Implementing the initial project
As part of evaluating Firebolt, Appsflyer took the same schema and queries from Athena syntax and ran them on Firebolt, performing joins with 3 billion and 26 billion row tables.
Before Firebolt, any new data or schema needed to be processed using Spark. It could take weeks to develop and run the Spark jobs. With Firebolt, data engineers can now do most of the ELT in hours using 100% SQL, and run it in Firebolt at any scale. The first project took 2 weeks or so of development. Most work now takes a few days or less.
Run queries at any scale in seconds or less
Performance was up to 183x from the benchmark from the start, even without tuning. During the POC, the smaller join on Firebolt, which had been taking at least 40-60 seconds using Athena, was under 5 seconds. Even the larger join, which could not be done on Athena, ran within 5 seconds after a little optimization. Now even the larger joins can be run in 1-2 seconds, and filtering is milliseconds.

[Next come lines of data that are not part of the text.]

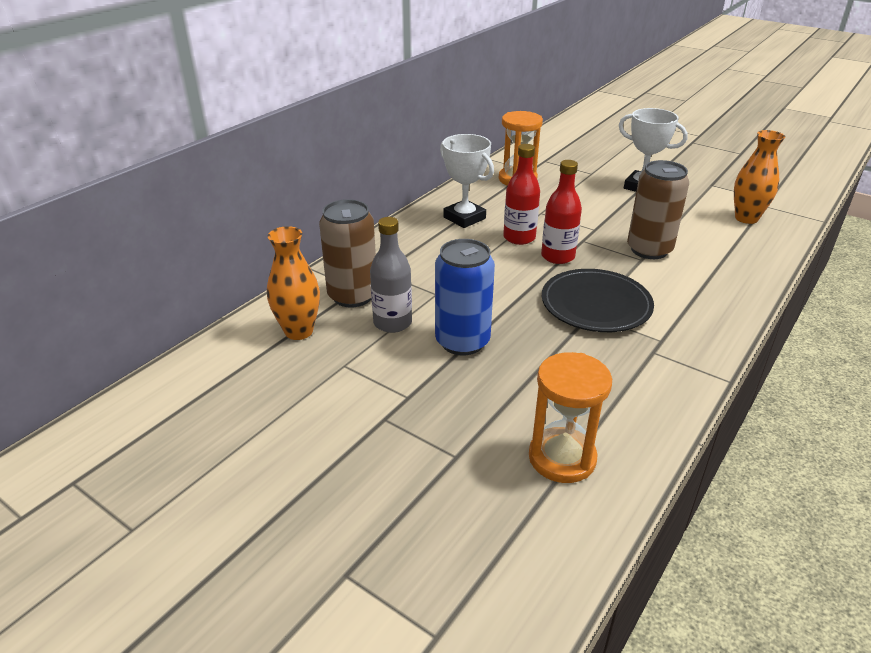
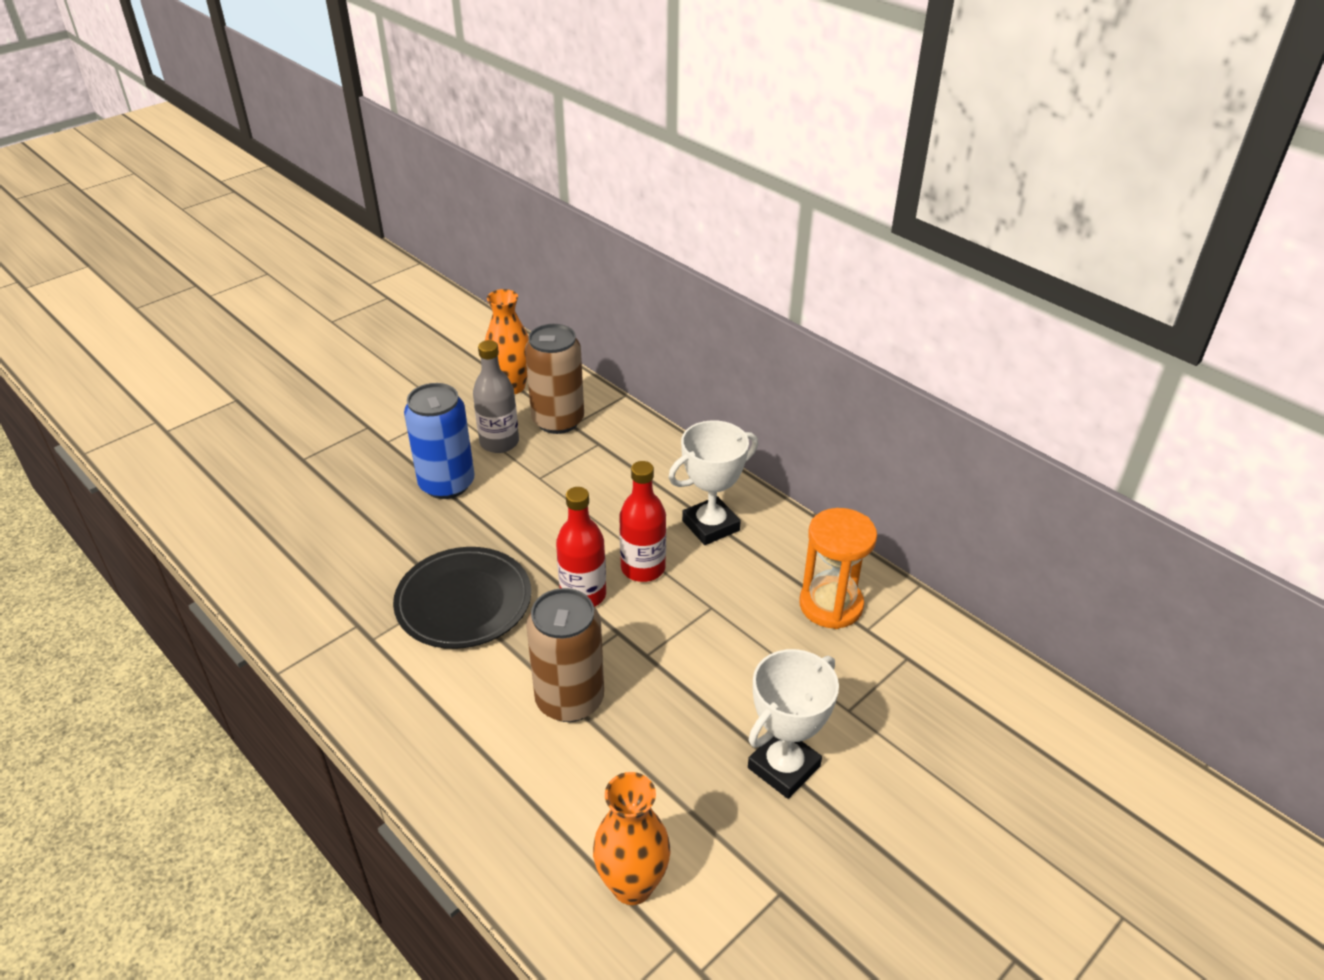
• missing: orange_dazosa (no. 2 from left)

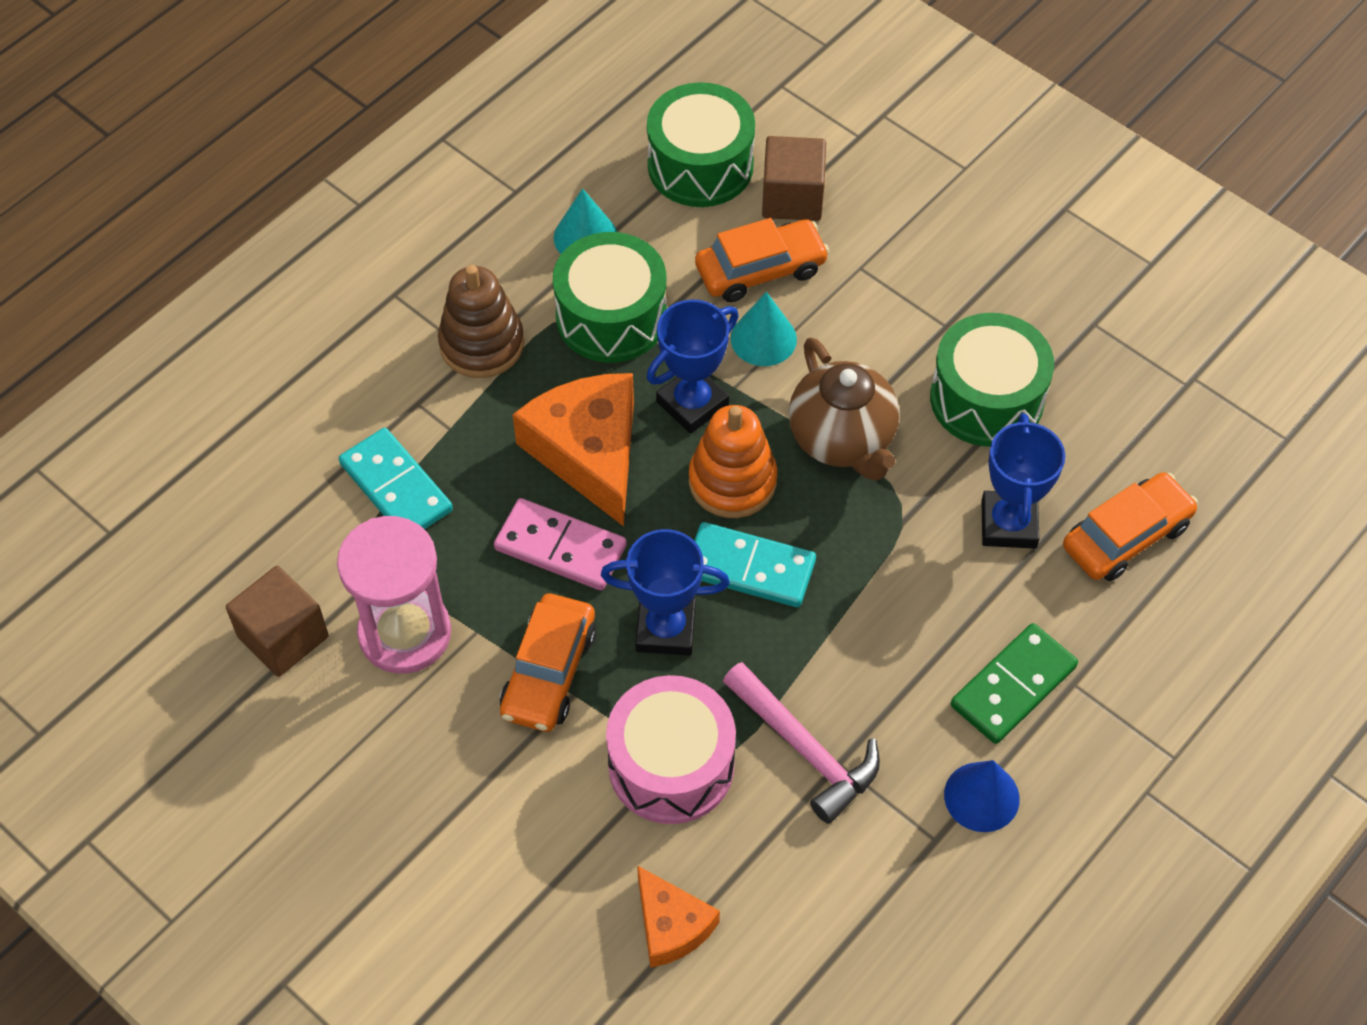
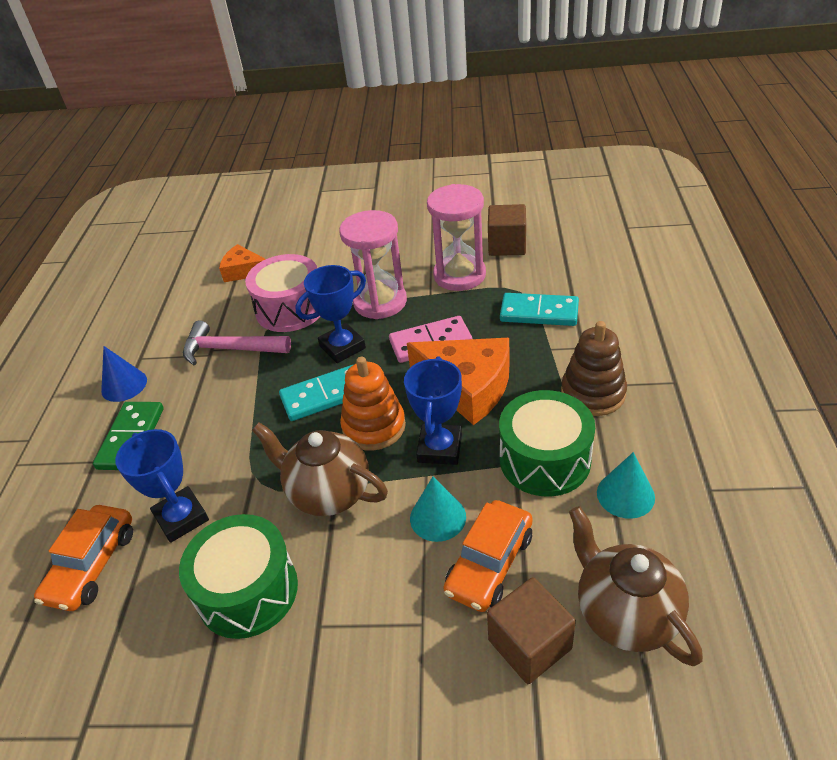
• exchanged: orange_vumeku (no. 1 from left) to pink_dazosa (no. 1 from left)
• exchanged: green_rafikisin (no. 2 from left) to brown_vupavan (no. 2 from left)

Support any data, query, and user scale
When Appsflyer was using Athena, they could not analyze any data beyond 5 billion rows, which prevented them from performing a broad range of analyses and limited the time window of the analysis to 30 days. With Firebolt, there is no limit. Appsflyer is now able to analyze any level of detail, up to hundreds of billions of rows, with confidence. AppsFlyer also extended their reports to a full 12 month time window. Firebolt’s ability to scale horizontally also meant it easily supported any number of concurrent users.
5x lower cost
With Athena, cost had not been as much of a concern; it just didn’t work at scale. But it was a major concern as they were evaluating their alternatives, in part because of their scale. BigQuery ended up being the other option they considered. Beyond Firebolt’s faster performance, it also ended up being up to 5x lower cost than the evaluated alternatives, in part due to its greater efficiency per node.

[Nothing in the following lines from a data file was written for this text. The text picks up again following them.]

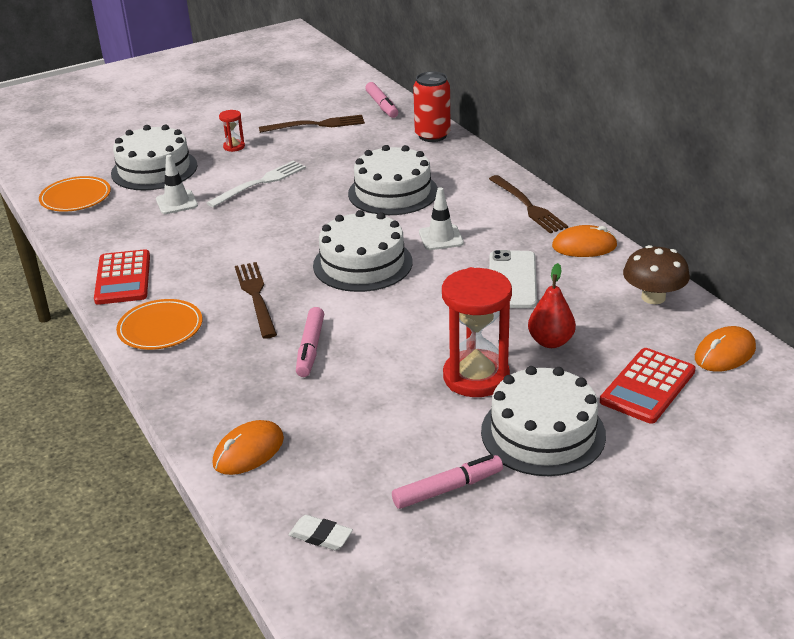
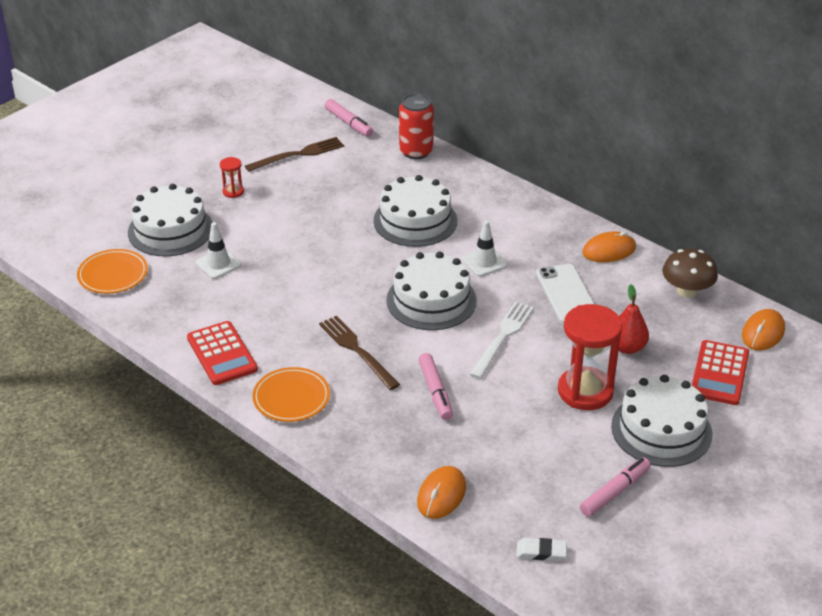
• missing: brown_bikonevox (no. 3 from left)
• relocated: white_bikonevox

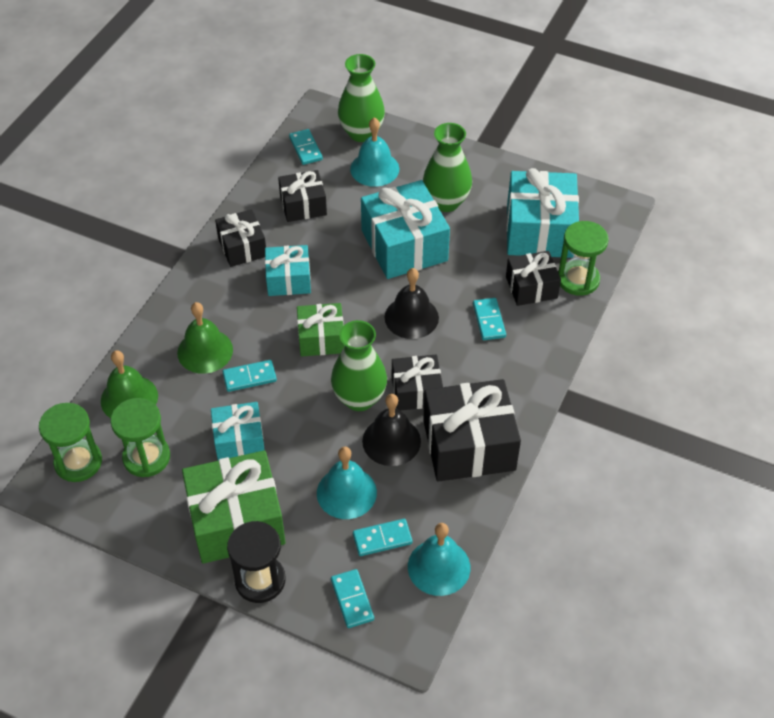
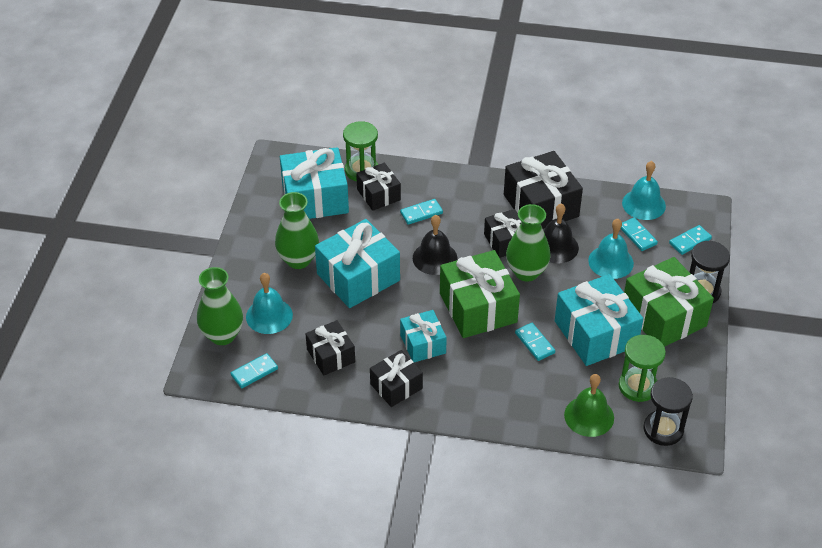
• missing: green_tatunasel (no. 2 from left)
• colour: green_dazosa (no. 1 from left) to black_dazosa (no. 1 from left)
• size:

The future - an even more data-driven Appsflyer
Before Firebolt, analytics at Appsflyer had been throttled by Athena’s limitations. With Firebolt, those limits are gone. With Firebolt, employees can now have interactive conversations with their data. They can use Looker to analyze data as they are trying to make decisions because everything in Looker now takes seconds or less.
As a result, customer service and other groups have already started to expand their use of Firebolt and Looker. This includes analyzing much larger data sets, including more granular data, and longer time periods.